2. In the same position perform ankle circles in both directions; imagine your big toe is a crayon and you’re drawing circles. An added benefit to these movements is maintaining good circulation in the lower legs. Repeat 3 sets of 10 of each movement. 

Standing at a counter or while brushing your teeth

1. Barefoot, stand with your fingers on a counter or window sill, and slowly raise your heels off the floor to stand on your toes. Hold for 4 seconds, then slowly lower your heels to the ground and rest. Repeat 3 sets of 10.  As your strength and balance improve, take your fingers off the counter or progress to one foot only.

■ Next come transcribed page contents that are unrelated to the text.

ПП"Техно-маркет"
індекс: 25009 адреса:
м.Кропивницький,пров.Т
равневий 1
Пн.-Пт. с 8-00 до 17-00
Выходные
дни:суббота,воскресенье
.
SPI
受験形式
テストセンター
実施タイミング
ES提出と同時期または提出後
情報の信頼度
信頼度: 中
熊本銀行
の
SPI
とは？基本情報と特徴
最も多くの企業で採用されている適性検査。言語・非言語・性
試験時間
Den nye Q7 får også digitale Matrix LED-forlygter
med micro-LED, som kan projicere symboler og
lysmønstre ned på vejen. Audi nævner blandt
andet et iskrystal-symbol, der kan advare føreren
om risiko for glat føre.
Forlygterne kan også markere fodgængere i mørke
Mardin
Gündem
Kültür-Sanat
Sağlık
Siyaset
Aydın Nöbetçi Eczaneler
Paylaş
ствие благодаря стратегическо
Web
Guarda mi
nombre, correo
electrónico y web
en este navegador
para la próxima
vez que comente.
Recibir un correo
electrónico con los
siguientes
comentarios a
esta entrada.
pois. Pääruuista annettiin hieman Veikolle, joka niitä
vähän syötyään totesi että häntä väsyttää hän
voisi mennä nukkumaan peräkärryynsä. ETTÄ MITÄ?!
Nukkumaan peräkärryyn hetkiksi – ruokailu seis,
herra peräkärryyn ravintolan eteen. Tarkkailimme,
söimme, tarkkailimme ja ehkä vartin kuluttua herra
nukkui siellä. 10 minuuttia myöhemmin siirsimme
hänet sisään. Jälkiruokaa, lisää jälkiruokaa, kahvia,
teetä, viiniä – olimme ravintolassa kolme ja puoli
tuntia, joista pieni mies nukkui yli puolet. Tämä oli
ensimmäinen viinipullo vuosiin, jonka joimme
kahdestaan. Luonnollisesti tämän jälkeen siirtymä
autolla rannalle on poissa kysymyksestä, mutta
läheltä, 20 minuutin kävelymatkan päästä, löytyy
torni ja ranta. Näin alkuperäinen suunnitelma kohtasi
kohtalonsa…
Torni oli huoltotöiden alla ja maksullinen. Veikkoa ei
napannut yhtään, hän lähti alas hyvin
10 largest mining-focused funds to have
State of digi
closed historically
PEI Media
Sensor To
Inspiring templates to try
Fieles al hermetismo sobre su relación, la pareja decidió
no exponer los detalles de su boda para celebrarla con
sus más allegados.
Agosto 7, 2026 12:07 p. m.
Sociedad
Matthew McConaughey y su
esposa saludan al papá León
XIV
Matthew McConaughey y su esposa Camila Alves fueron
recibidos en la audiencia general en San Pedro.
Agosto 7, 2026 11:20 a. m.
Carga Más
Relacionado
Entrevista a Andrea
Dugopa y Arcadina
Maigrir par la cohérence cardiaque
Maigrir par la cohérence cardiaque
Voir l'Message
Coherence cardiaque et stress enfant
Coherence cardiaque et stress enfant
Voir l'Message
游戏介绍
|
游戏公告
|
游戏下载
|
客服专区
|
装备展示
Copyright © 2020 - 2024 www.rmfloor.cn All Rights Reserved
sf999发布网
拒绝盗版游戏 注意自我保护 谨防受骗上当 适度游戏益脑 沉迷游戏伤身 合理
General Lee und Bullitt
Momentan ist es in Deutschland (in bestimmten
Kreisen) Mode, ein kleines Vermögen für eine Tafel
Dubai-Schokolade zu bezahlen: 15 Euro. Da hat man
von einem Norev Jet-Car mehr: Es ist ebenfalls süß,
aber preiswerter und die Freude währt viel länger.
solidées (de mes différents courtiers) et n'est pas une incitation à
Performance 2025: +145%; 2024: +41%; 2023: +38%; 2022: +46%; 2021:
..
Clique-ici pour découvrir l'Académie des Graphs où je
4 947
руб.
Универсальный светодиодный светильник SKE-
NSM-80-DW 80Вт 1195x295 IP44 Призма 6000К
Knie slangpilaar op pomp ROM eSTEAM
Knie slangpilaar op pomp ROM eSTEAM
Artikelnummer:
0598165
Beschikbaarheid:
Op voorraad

2. Every morning and evening, while brushing your teeth, stand on one leg, barefoot, and move up and down about 5-8 cm by bending the knee. When you’re stronger add a cushion so your stance is a bit unstable. Complete 50 repetitions on each side.

During screen time

1. While sitting in a chair with your feet not touching the ground, try to write each letter of the alphabet, in the air, with your foot. Lead with your big toe and keep the movements small, using only your ankle and foot. Repeat with your toe on the ground, to work your foot muscles.

2. Press your foot towards a resistance (wall, table, chair, your own foot or a resistance band). The presses should occur in all directions.

3. Stretch a hand towel in front of you and place your bare foot on the end of the towel nearest you.

Keeping your heel on the floor, curl your toes to bunch up the towel and drag it towards you. Continue until you’ve bunched up the entire towel.

Do this a few times and repeat with the other foot.

Before starting any exercise program, it’s always best to seek the advice of your medical professional.